GEGEVEN TEKST:
>>>

ECLI:NL:RVS:2002:AE8977

Raad van State

Datum uitspraak
16 oktober 2002
Publicatiedatum
4 april 2013
Zaaknummer
200202622/1
Instantie
Raad van State
Type
Uitspraak
Rechtsgebied
Bestuursrecht
Procedures
  • Hoger beroep
Rechters
  • J.A.E. van der Does
  • J. de Koning
Vindplaatsen
  • Rechtspraak.nl
AI samenvatting door LexboostAutomatisch gegenereerd

Weigering ontheffing voor het afspelen van luide muziek in woning

In deze zaak gaat het om het hoger beroep van een appellant tegen de uitspraak van de rechtbank te Alkmaar, die op 17 april 2002 zijn beroep ongegrond verklaarde. De appellant had verzocht om ontheffing van het verbod op het afspelen van luide hardrockmuziek in zijn woning, zoals vastgelegd in artikel 4.1.7 van de Algemene plaatselijke verordening (APV) van de gemeente Hoorn. Dit verzoek werd op 15 november 2000 door burgemeester en wethouders afgewezen, en het daaropvolgende bezwaar werd op 26 februari 2001 ongegrond verklaard. De rechtbank oordeelde dat de burgemeester en wethouders zich terecht op het standpunt hadden gesteld dat het beleid, dat slechts in incidentele gevallen ontheffing kan verlenen, niet onredelijk was.

De appellant betoogde dat zijn verzoek om ontheffing redelijk was, gezien zijn persoonlijke omstandigheden en fysieke handicaps. Hij stelde dat het beluisteren van muziek niet meer hinder zou moeten veroorzaken dan het musiceren zelf, en dat de weigering van de ontheffing in strijd was met artikel 1 van de Grondwet, dat gelijke behandeling waarborgt. De Afdeling bestuursrechtspraak van de Raad van State oordeelde echter dat de rechtbank terecht had geoordeeld dat het belang van de gemeente bij het voorkomen van geluidshinder zwaarder woog dan de belangen van de appellant. De Afdeling bevestigde dat de burgemeester en wethouders in redelijkheid hadden kunnen besluiten om geen uitzondering te maken op het beleid.

De Afdeling oordeelde verder dat de appellant niet kon stellen dat de weigering van de ontheffing in strijd was met de Grondwet, aangezien ook voor actieve muziekbeoefening geldt dat deze is toegestaan voor zover deze geen hinder veroorzaakt. De Afdeling concludeerde dat het hoger beroep ongegrond was en bevestigde de uitspraak van de rechtbank. Er was geen aanleiding voor een proceskostenveroordeling.

Uitspraak

200202622/1.
Datum uitspraak: 16 oktober 2002.
AFDELING
BESTUURSRECHTSPRAAK
Uitspraak op het hoger beroep van:
[appellant], wonend te [woonplaats],
tegen de uitspraak van de rechtbank te Alkmaar van 17 april 2002 in het geding tussen:
appellant
en
burgemeester en wethouders van Hoorn.

<<<

GEGEVENS:
>>>

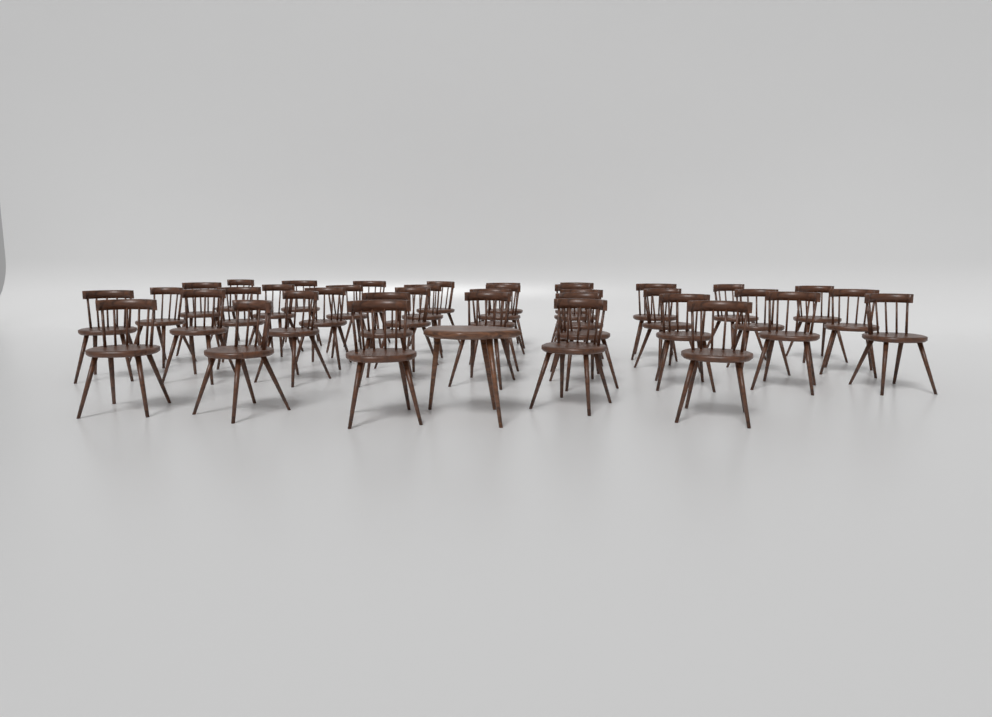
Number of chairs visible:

<<<

OPDRACHT: Neem uit de uitspraak woord voor woord het stuk over dat begint bij "Weigering ontheffing voor" en stopt na "niet onredelijk was.". Haal alles alleen uit de uitspraak.

ANTWOORD:
Weigering ontheffing voor het afspelen van luide muziek in woning

In deze zaak gaat het om het hoger beroep van een appellant tegen de uitspraak van de rechtbank te Alkmaar, die op 17 april 2002 zijn beroep ongegrond verklaarde. De appellant had verzocht om ontheffing van het verbod op het afspelen van luide hardrockmuziek in zijn woning, zoals vastgelegd in artikel 4.1.7 van de Algemene plaatselijke verordening (APV) van de gemeente Hoorn. Dit verzoek werd op 15 november 2000 door burgemeester en wethouders afgewezen, en het daaropvolgende bezwaar werd op 26 februari 2001 ongegrond verklaard. De rechtbank oordeelde dat de burgemeester en wethouders zich terecht op het standpunt hadden gesteld dat het beleid, dat slechts in incidentele gevallen ontheffing kan verlenen, niet onredelijk was.